Since that time, it appears that Captain Britain ruffled quite a few feathers in the criminal underworld--because earlier in this story, we witness a meeting taking place between representatives of the European Maggia and a reputed American assassin, as part of a widespread operation to target a number of men suspected of being Captain Britain. And since one of those suspects, Brian Braddock, is currently in the U.S., these men have outsourced Brian's assassination to one whose eccentricities regarding murder have since been featured in other Marvel titles.



This is the first appearance of Arcade, so it's understandable that Spider-Man and his new friend are unfamiliar with the man's rather unusual method of procuring his targets. Regardless, you'd likely rest assured that Spider-Man--Spider-Man, mind you--would be able to avoid being snatched by a garbage truck.  And you would be laughably wrong.




No, I don't know how a man who relies on his spider-sense to avoid bullets and sneak attacks becomes the victim of a sanitation pickup. But we'll soon discover his night of unusual death traps has just begun.

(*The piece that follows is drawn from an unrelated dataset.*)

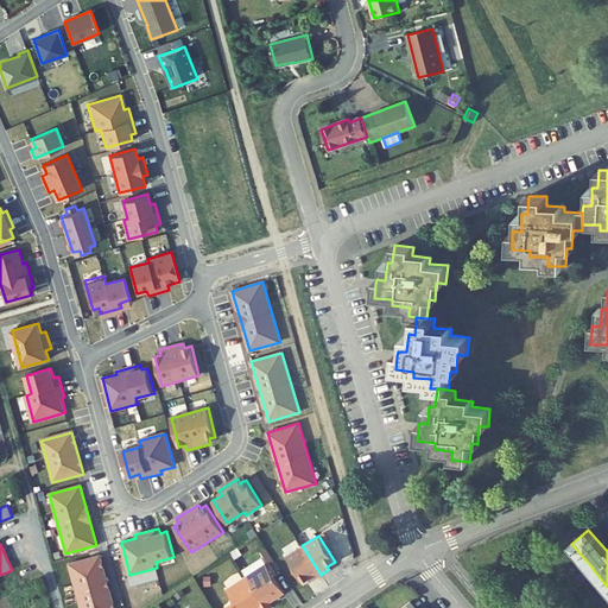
[(314,580),(321,575),(302,545),(286,556),(303,582),(309,578),(311,576),(314,580)]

Spidey and Captain Britain give us our first look at


Marvel Team-Up #65

Script: Chris Claremont
Pencils: John Byrne
Inks: Dave Hunt
Letterer: Bruce Patterson

4 comments:

Colin Jones said...

Star Sceptre ?? In the UK weekly it was just called a staff as far as I remember. I always get extremely excited and rush around like a madman whenever a fire truck passes - we call them fire ENGINES by the way :)

SteveDoesComics said...

I love that Spidey can fight a man who's wearing a Union Jack on his face but struggles to work out where his accent comes from.

Colin Jones said...

Yes, and there are two Union Jacks on his wrists also but Spidey's best guess is that "the guy sounds foreign" lol. When this issue of MTU came out (October '77) Captain Britain's UK weekly had already been cancelled and the CB strip was folded into Spider-Man's UK weekly. In December '77 poor old CB was dropped altogether only 14 months after he'd arrived in a blaze of glory. Of course, he was revived later on with a new costume but it was curtains for the original version.

Comicsfan said...

LOL, Steve--that's an excellent observation!

Colin, I was kinda sorry to see that original costume bite the dust. I'll probably whip up a post with some sort of closure on it; at the time I caught up with C.B. again in Excalibur, he had already made the switch to his next costume without much fanfare. As for his "star sceptre," I can't say I'll miss it--it never seemed to be a good fit for the character.